[Records contained in a dataset]
################

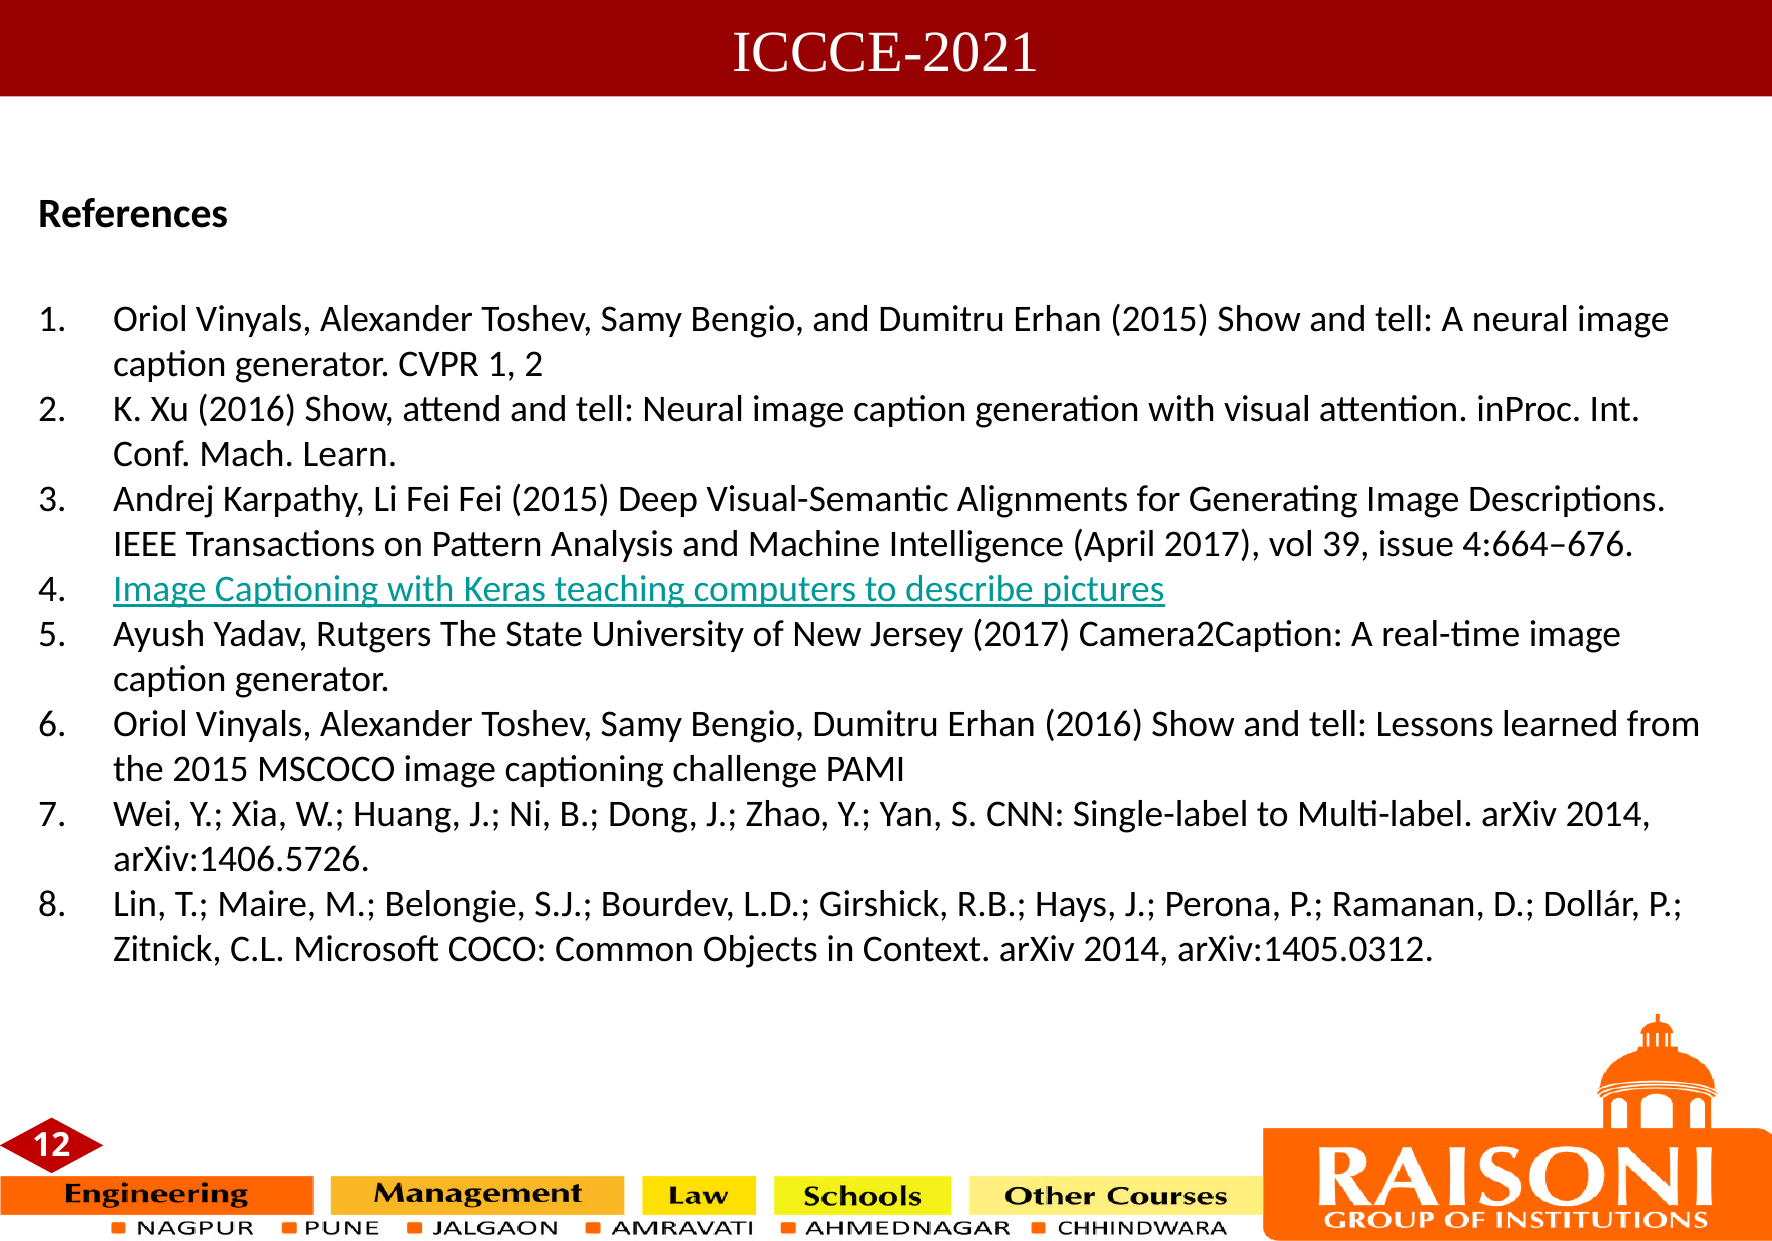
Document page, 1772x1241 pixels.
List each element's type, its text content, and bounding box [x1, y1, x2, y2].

text_box References Oriol Vinyals, Alexander Toshev, Samy Bengio, and Dumitru Erhan (2015) Show and tell: A neural image caption generator. CVPR 1, 2 K. Xu (2016) Show, attend and tell: Neural image caption generation with visual attention. inProc. Int. Conf. Mach. Learn. Andrej Karpathy, Li Fei Fei (2015) Deep Visual-Semantic Alignments for Generating Image Descriptions. IEEE Transactions on Pattern Analysis and Machine Intelligence (April 2017), vol 39, issue 4:664–676. Image Captioning with Keras teaching computers to describe pictures Ayush Yadav, Rutgers The State University of New Jersey (2017) Camera2Caption: A real-time image caption generator. Oriol Vinyals, Alexander Toshev, Samy Bengio, Dumitru Erhan (2016) Show and tell: Lessons learned from the 2015 MSCOCO image captioning challenge PAMI Wei, Y.; Xia, W.; Huang, J.; Ni, B.; Dong, J.; Zhao, Y.; Yan, S. CNN: Single-label to Multi-label. arXiv 2014, arXiv:1406.5726. Lin, T.; Maire, M.; Belongie, S.J.; Bourdev, L.D.; Girshick, R.B.; Hays, J.; Perona, P.; Ramanan, D.; Dollár, P.; Zitnick, C.L. Microsoft COCO: Common Objects in Context. arXiv 2014, arXiv:1405.0312. [23, 120, 1724, 1108]
title ICCCE-2021 [0, 0, 1772, 97]
text_box 12 [0, 1117, 104, 1174]
picture [0, 1014, 1772, 1241]
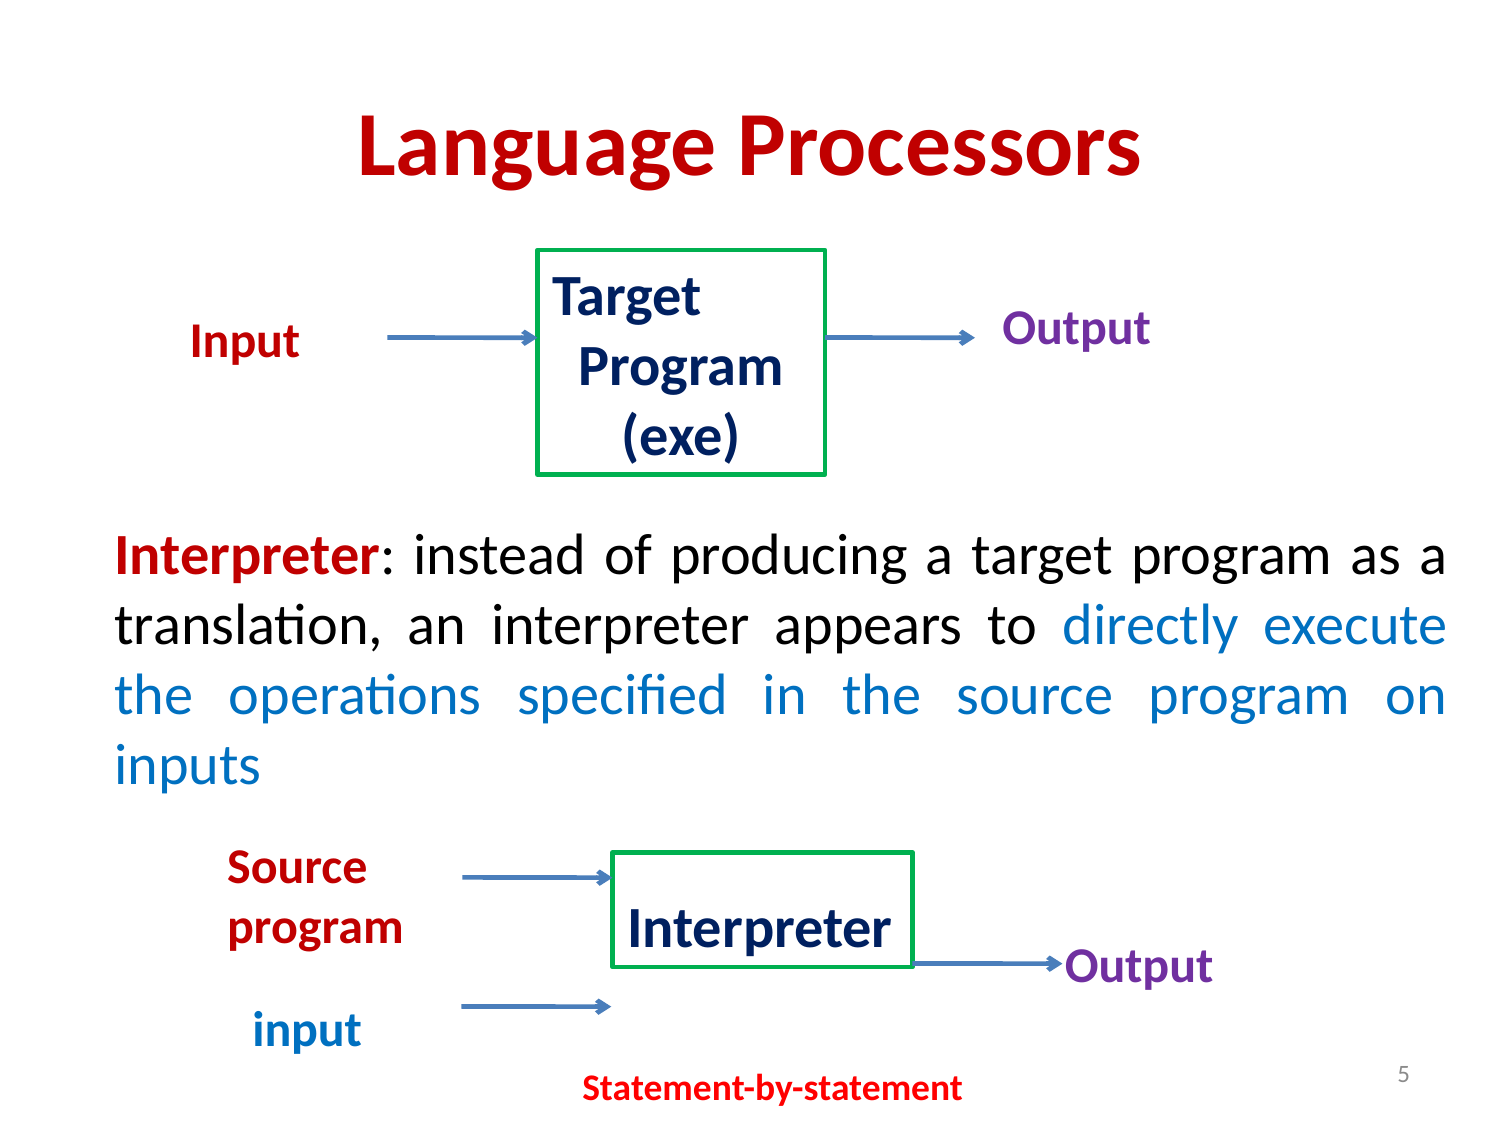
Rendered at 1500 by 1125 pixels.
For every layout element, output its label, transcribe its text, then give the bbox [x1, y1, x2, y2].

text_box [212, 825, 1263, 1065]
slide_number 5 [1074, 1042, 1425, 1103]
text_box Interpreter: instead of producing a target program as a translation, an interpreter appears to directly execute the operations specified in the source program on inputs [99, 508, 1463, 804]
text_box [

################

• _DIRECTIONS_
Search the entries for "pixels" and copy each matching line.

• _WRITTEN REPLY_
Document page, 1772x1241 pixels.
Rendered at 1500 by 1125 pixels.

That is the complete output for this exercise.